(ZM:) Zugführer mit falscher Wortwahl ... (Allgemeines Forum)

Henrik @, Montag, 08. Juli 2019, 23:38 (vor 76 Tagen) @ GibmirZucker

An sich wird er mit den Fakten Recht haben, da es durchaus wahrscheinlich ist, dass
1. Es eine US- oder britische Bombe war
2. Bei der Bombardierung es um eine Fläche Bombardierung gehandelt hat, welche die zivile Infrastruktur zum Ziel hatte
3. Die Opfer zum Teil unschuldig waren, da die Bomben auch Regimegegner und Parteilose, vielleicht sogar Zwangsarbeiter und von den Nazis verfolgte Etnien getroffen haben.

Nicht Recht hätte der Zugbegleiter, wenn
1. Es eine deutsche Bombe war
2. Der Angriff z.B. explizit einer Parteizentrale oder SS-Kaserne galt

eine amerikanische 500 kg Bombe

Flächenbombardierung kann sein, gab es in Frankfurt einige, der Ort spricht aber eher eine andere Sprache.
Frankfurt-Ostend war geprägt von der jüdischen Bevölkerung.
In Fundortnähe befand sich die Großmarkthalle & Bahnhof Großmarkthalle.
Ab Oktober 1941 verwendeten die Nationalsozialisten die Kellerräume der Großmarkthalle als Sammelpunkt und den Güterbahnhof zur Deportation jüdischer Männer, Frauen und Kinder aus Frankfurt und Umgebung. Diese Transporte aus dem Güterbahnhof der Großmarkthalle – zumeist in das KZ Theresienstadt – spielten eine bedeutende Rolle bei dem Völkermord innerhalb der Vernichtungsmaschinerie des Holocaust. Insgesamt wurden in 10 größeren und 18 kleineren Transporten bis Februar 1945 über 11.000 Menschen deportiert


Bei den Luftangriffen auf Frankfurt kamen nach amtlichen Statistiken insgesamt 5559 Menschen ums Leben, darunter 4822 Frankfurter, aber auch Kriegsgefangene und Zwangsarbeiter. Im Vergleich dazu fielen während des Krieges über 18.000 Frankfurter als Soldaten an der Front oder starben im Lazarett; über 11.000 Frankfurter Juden wurden deportiert und ermordet. Die genaue Zahl der in Frankfurt eingesetzten und ums Leben gekommenen Zwangsarbeiter ist nicht bekannt.

https://de.wikipedia.org/wiki/Luftangriffe_auf_Frankfurt_am_Main#Luftkriegsopfer

An sich ist die Wahrscheinlichkeit ziemlich hoch, dass er Recht hat. Ob man bei Begründung von Unregelmäßigkeiten derart ins Detail gehen soll, ist eine andere Frage.

es darf doch sehr bezweifelt werden, dass der Schaffner überhaupt über diese Details Bescheid wusste
und vor allem hätte er bei einer deutschen Bombe einen entsprechenden Kommentar gewiss unterlassen.
Zur selben Zeit wurde in Gießen eine deutsche Fliegerbombe gefunden, dort auch entsprechend evakuiert.

Jedenfalls ist die Antwort der DB totaler Schwachfug - da hat der Zufallsgenerator wohl wieder die Textbausteine gemischt.

Kulturelle Vielfalt, Offenheit, Toleranz und Respekt sind Grundwerte der Deutschen Bahn.
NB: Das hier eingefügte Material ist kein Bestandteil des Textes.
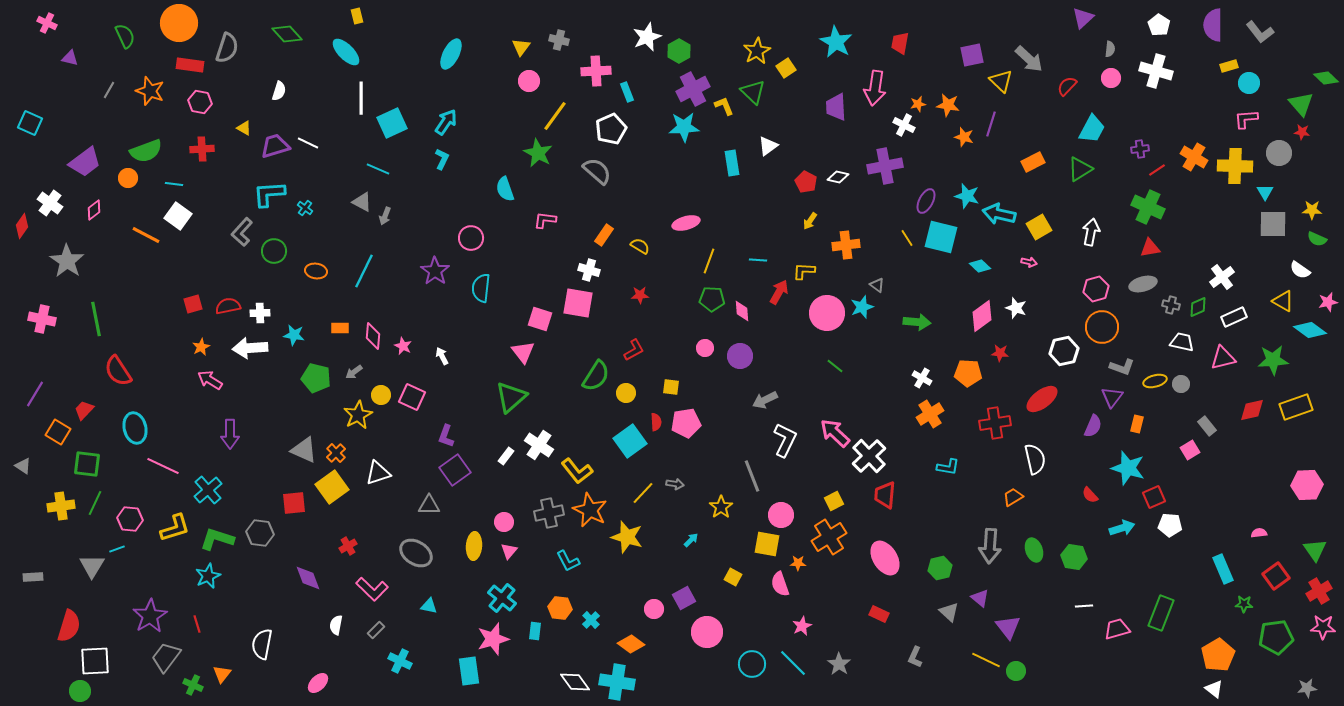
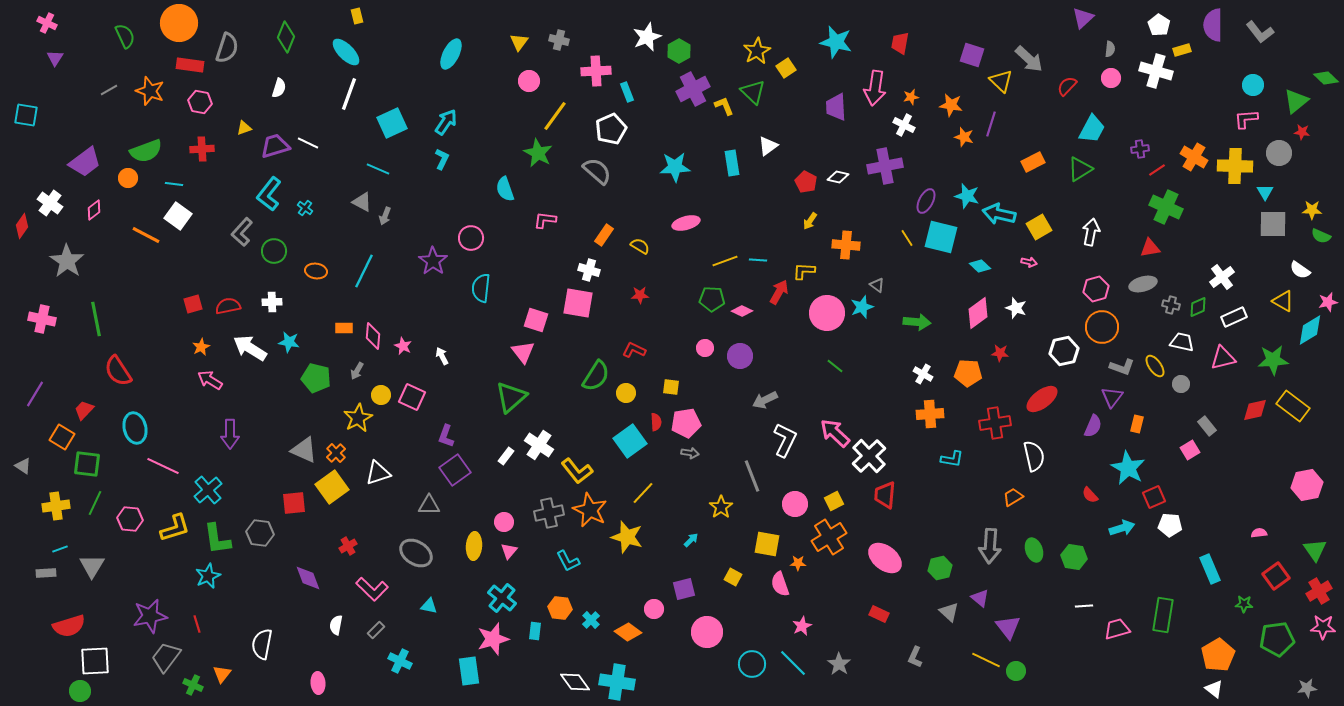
green diamond at (287, 34): moved 1 px left, 3 px down; rotated 64 degrees clockwise
cyan star at (836, 42): rotated 16 degrees counterclockwise
yellow triangle at (521, 47): moved 2 px left, 5 px up
purple square at (972, 55): rotated 30 degrees clockwise
purple triangle at (70, 58): moved 15 px left; rotated 48 degrees clockwise
yellow rectangle at (1229, 66): moved 47 px left, 16 px up
cyan circle at (1249, 83): moved 4 px right, 2 px down
gray line at (109, 90): rotated 30 degrees clockwise
white semicircle at (279, 91): moved 3 px up
white line at (361, 98): moved 12 px left, 4 px up; rotated 20 degrees clockwise
orange star at (918, 104): moved 7 px left, 7 px up
green triangle at (1301, 104): moved 5 px left, 3 px up; rotated 32 degrees clockwise
orange star at (948, 105): moved 3 px right
cyan square at (30, 123): moved 4 px left, 8 px up; rotated 15 degrees counterclockwise
cyan star at (684, 127): moved 9 px left, 40 px down
yellow triangle at (244, 128): rotated 49 degrees counterclockwise
cyan L-shape at (269, 194): rotated 48 degrees counterclockwise
green cross at (1148, 207): moved 18 px right
green semicircle at (1317, 239): moved 4 px right, 3 px up
orange cross at (846, 245): rotated 12 degrees clockwise
yellow line at (709, 261): moved 16 px right; rotated 50 degrees clockwise
purple star at (435, 271): moved 2 px left, 10 px up
pink diamond at (742, 311): rotated 60 degrees counterclockwise
white cross at (260, 313): moved 12 px right, 11 px up
pink diamond at (982, 316): moved 4 px left, 3 px up
pink square at (540, 319): moved 4 px left, 1 px down
orange rectangle at (340, 328): moved 4 px right
cyan diamond at (1310, 330): rotated 68 degrees counterclockwise
cyan star at (294, 335): moved 5 px left, 7 px down
white arrow at (250, 348): rotated 36 degrees clockwise
red L-shape at (634, 350): rotated 125 degrees counterclockwise
gray arrow at (354, 372): moved 3 px right, 1 px up; rotated 24 degrees counterclockwise
white cross at (922, 378): moved 1 px right, 4 px up
yellow ellipse at (1155, 381): moved 15 px up; rotated 70 degrees clockwise
yellow rectangle at (1296, 407): moved 3 px left, 1 px up; rotated 56 degrees clockwise
red diamond at (1252, 410): moved 3 px right
orange cross at (930, 414): rotated 28 degrees clockwise
yellow star at (358, 415): moved 3 px down
orange square at (58, 432): moved 4 px right, 5 px down
white semicircle at (1035, 459): moved 1 px left, 3 px up
cyan L-shape at (948, 467): moved 4 px right, 8 px up
cyan star at (1128, 468): rotated 12 degrees clockwise
gray arrow at (675, 484): moved 15 px right, 31 px up
pink hexagon at (1307, 485): rotated 8 degrees counterclockwise
yellow cross at (61, 506): moved 5 px left
pink circle at (781, 515): moved 14 px right, 11 px up
green L-shape at (217, 539): rotated 116 degrees counterclockwise
cyan line at (117, 549): moved 57 px left
pink ellipse at (885, 558): rotated 20 degrees counterclockwise
cyan rectangle at (1223, 569): moved 13 px left
gray rectangle at (33, 577): moved 13 px right, 4 px up
purple square at (684, 598): moved 9 px up; rotated 15 degrees clockwise
green rectangle at (1161, 613): moved 2 px right, 2 px down; rotated 12 degrees counterclockwise
purple star at (150, 616): rotated 20 degrees clockwise
red semicircle at (69, 626): rotated 56 degrees clockwise
green pentagon at (1276, 637): moved 1 px right, 2 px down
orange diamond at (631, 644): moved 3 px left, 12 px up
pink ellipse at (318, 683): rotated 50 degrees counterclockwise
Rassistische oder fremdenfeindliche Äußerungen widersprechen diesen Unternehmenswerten.

https://www.facebook.com/DBPersonenverkehr/posts/2312223938813534

ganz im Gegenteil, die DB distanziert sich hiermit mit aller Deutlichkeit von dem entsprechenden Kommentar des Mitarbeiters
und das geht nun weiter seinen Lauf,


"Klar ist aber, dass sie weder unseren Vorgaben entspräche noch die Meinung des Unternehmens Deutsche Bahn repräsentieren würde", heißt es in dem entsprechenden Statement. Die Bahn werde dem Fall nachgehen und mit dem Personal an Bord des Zuges sprechen und dann arbeitsrechtliche Schritte prüfen. "Sollte die Ansage tatsächlich so erfolgt sein, bitten wir unsere Reisenden um Entschuldigung."